The informal debate, which will bring together prominent scientists, business leaders and UN officials, is "to consider how to translate the growing scientific consensus on climate change into a broad political consensus for action," a UN statement said.
The debate aims to prepare the ground for a high-level meeting to be held next month, on the sidelines of the General Assembly, at UN chief Ban Ki-moon's behest, and a major climate change conference scheduled for December in Bali, Indonesia.
Participants will include Food and Agriculture Organization Director General Jacques Diouf and two leading international personalities -- Chile's former president Ricardo Lagos and South Korean former foreign minister Han Seung-soo -- named last May as Ban's special envoys for climate change to help him negotiate on global warming.
"This debate is a testimony to the political importance of addressing climate change," General Assembly President Sheikha Haya Rashed Al Khalifa said.
"We will need political action if we are to protect our environment, secure our planet and safeguard our future, for our children and generations to come," she added.
"This is one of the greatest challenges of our time."
The meeting is being touted as "carbon neutral," since emissions from air travel to bring experts to New York and the entire carbon-dioxide emissions of the UN headquarters will be offset by investment in a biomass fuel project in Kenya, the top UN official added.
The fuel switch project in Kenya supports the use of agricultural waste instead of traditional fossil fuels to power a crude palm oil refinery, thereby reducing greenhouse gas emissions and creating new economic opportunities for local farmers.
Western industrial countries have hitherto been blamed for most emissions, but Ban said during a visit to Geneva early this month that emerging economies in Asia and elsewhere now had to face up to their own responsibilities.
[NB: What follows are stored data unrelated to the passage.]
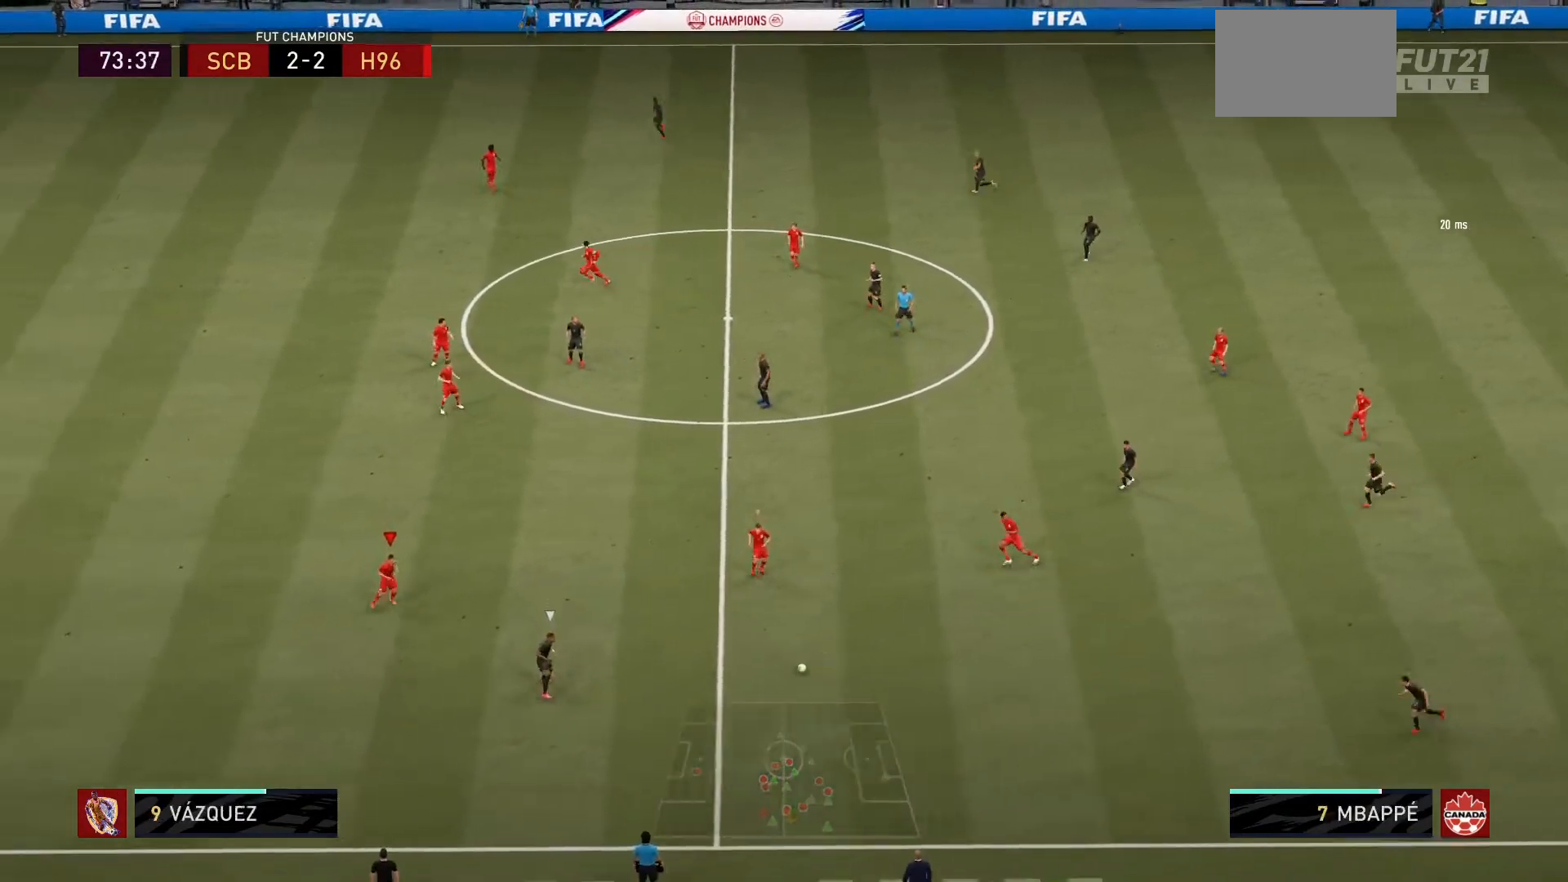
{"buttons": ["L2", "R1"], "left_stick": "down", "right_stick": "center", "events": [[100, "L2", "down"], [100, "left_stick", "down"]]}
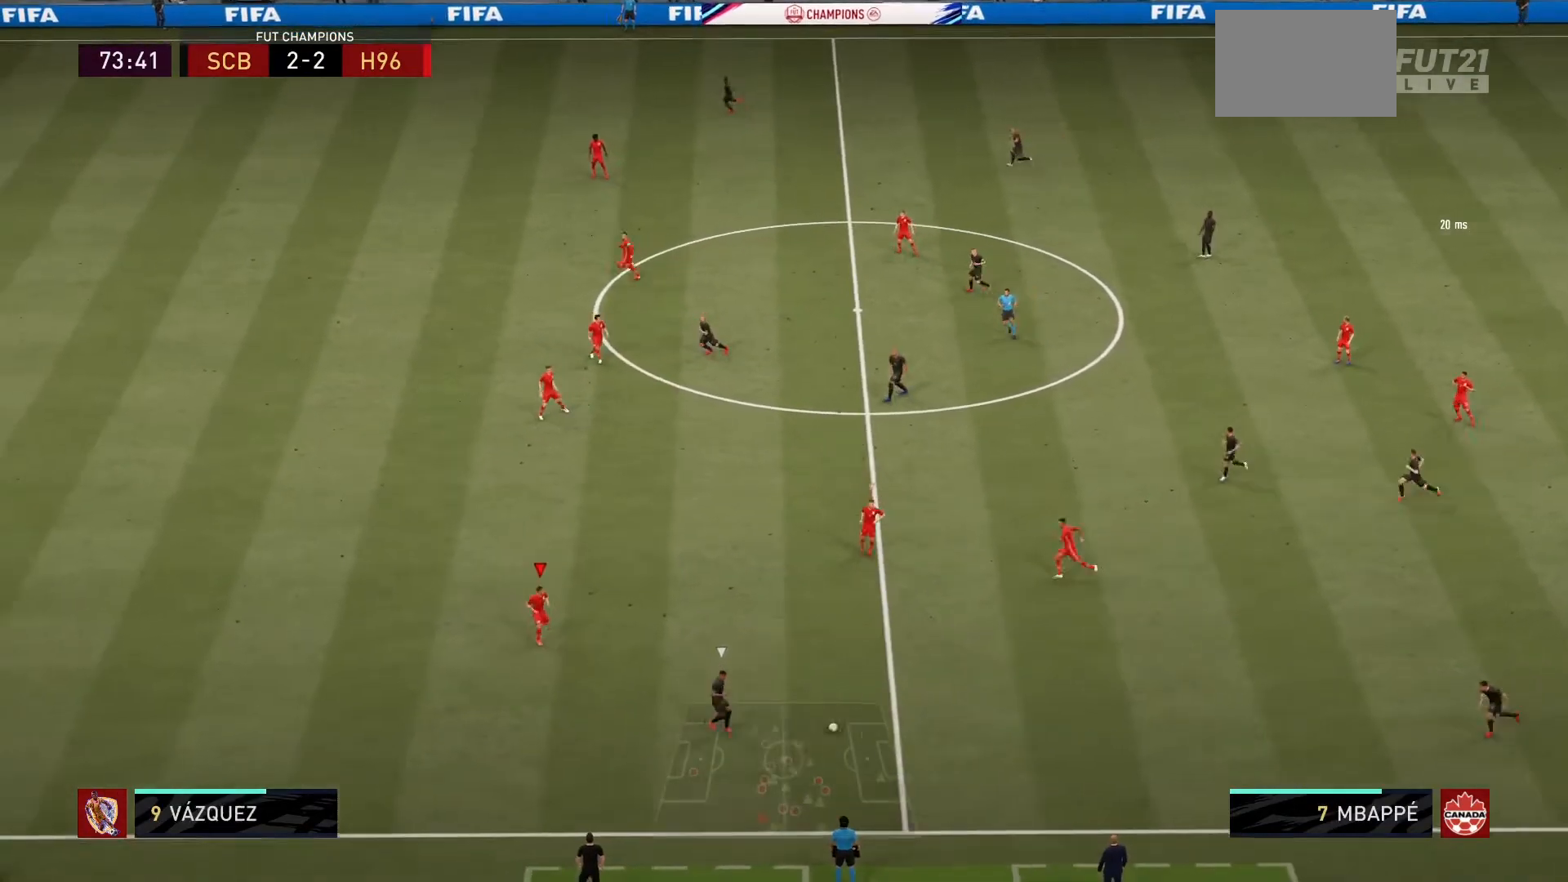
{"buttons": ["L2", "R1", "R2"], "left_stick": "down", "right_stick": "center", "events": [[400, "R2", "down"]]}
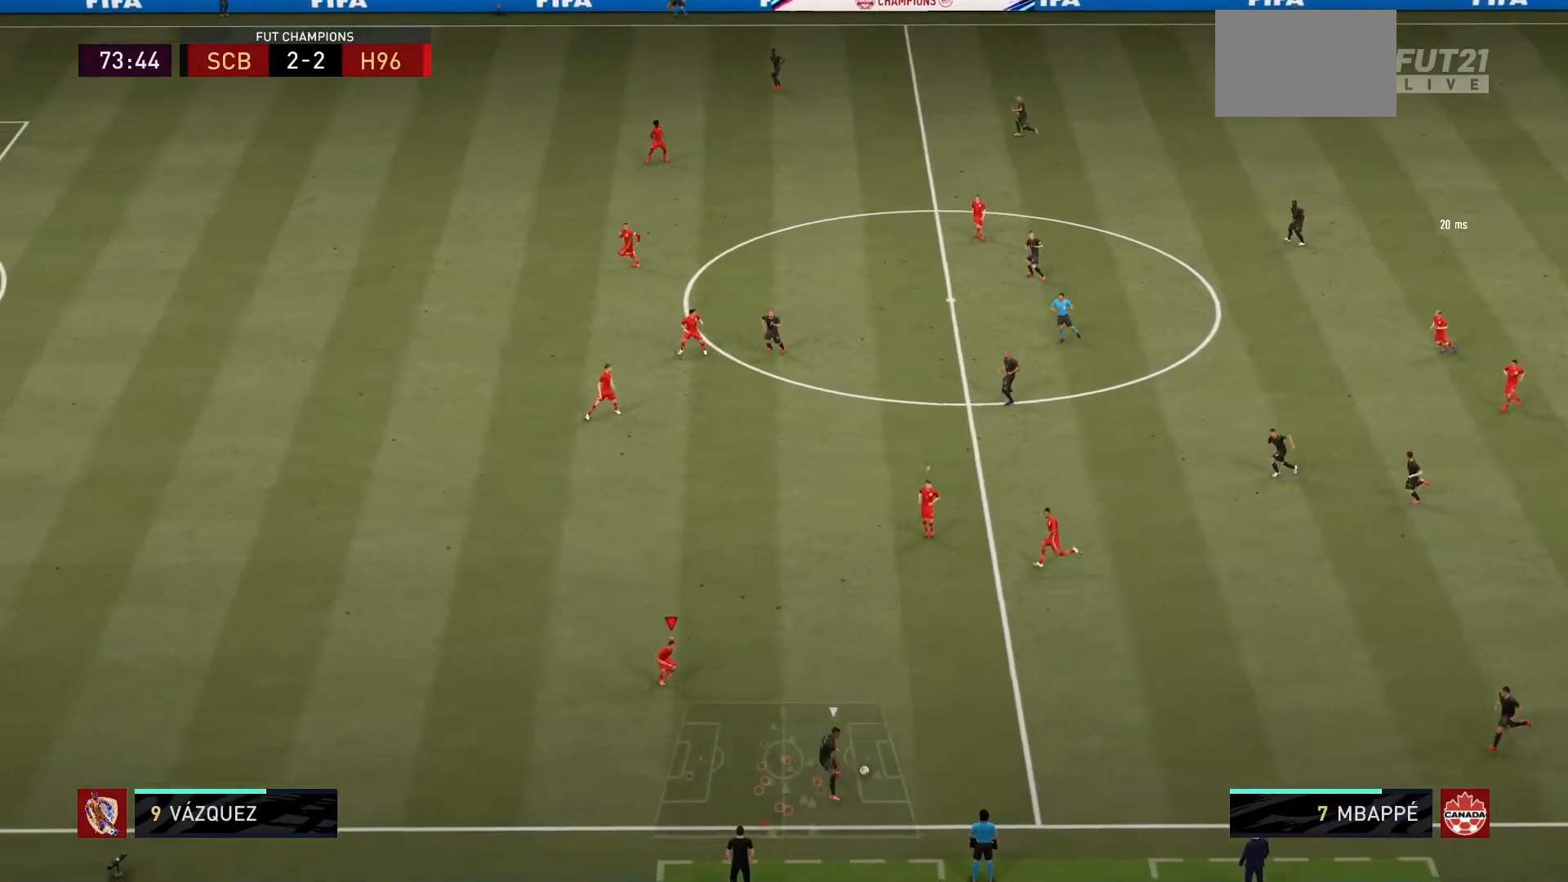
{"buttons": ["L2", "R1", "R2"], "left_stick": "down-right", "right_stick": "center", "events": [[300, "left_stick", "down-right"]]}
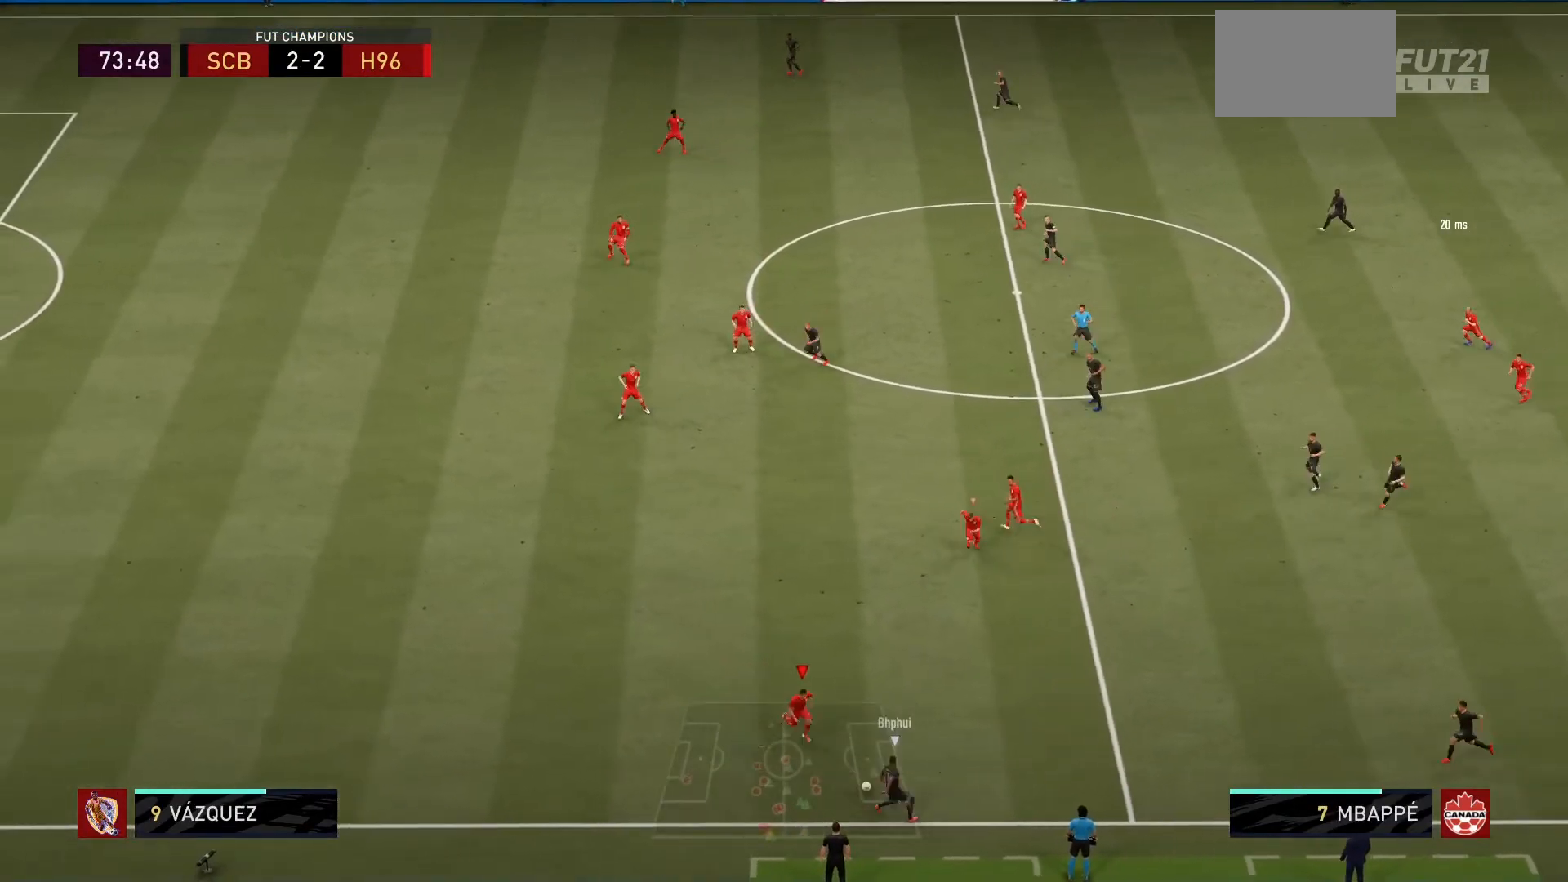
{"buttons": ["L2", "R1", "R2"], "left_stick": "down-left", "right_stick": "center", "events": [[233, "left_stick", "down"], [333, "left_stick", "down-left"]]}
He then urged China, whose rapid industrial growth has turned it into one of the biggest emitters of greenhouse gases, to do more to tackle climate change.
UN negotiations are trying to tie in emerging countries such as China, as well as the United States, into a new accord on greenhouse gas emission targets to cover the period after 2012.
Ban has made action to roll back global warming a priority since taking office in January.
The UN Intergovernmental Panel on Climate Change (IPCC) reported this year that the world's temperature rose by 0.74 degrees C during the last century and that it is likely to rise 3.0 degrees C in this century unless measures are taken to reduce the rate of warming.
The IPCC found that the evidence that warming was occurring is unequivocal and that it is due to human activities.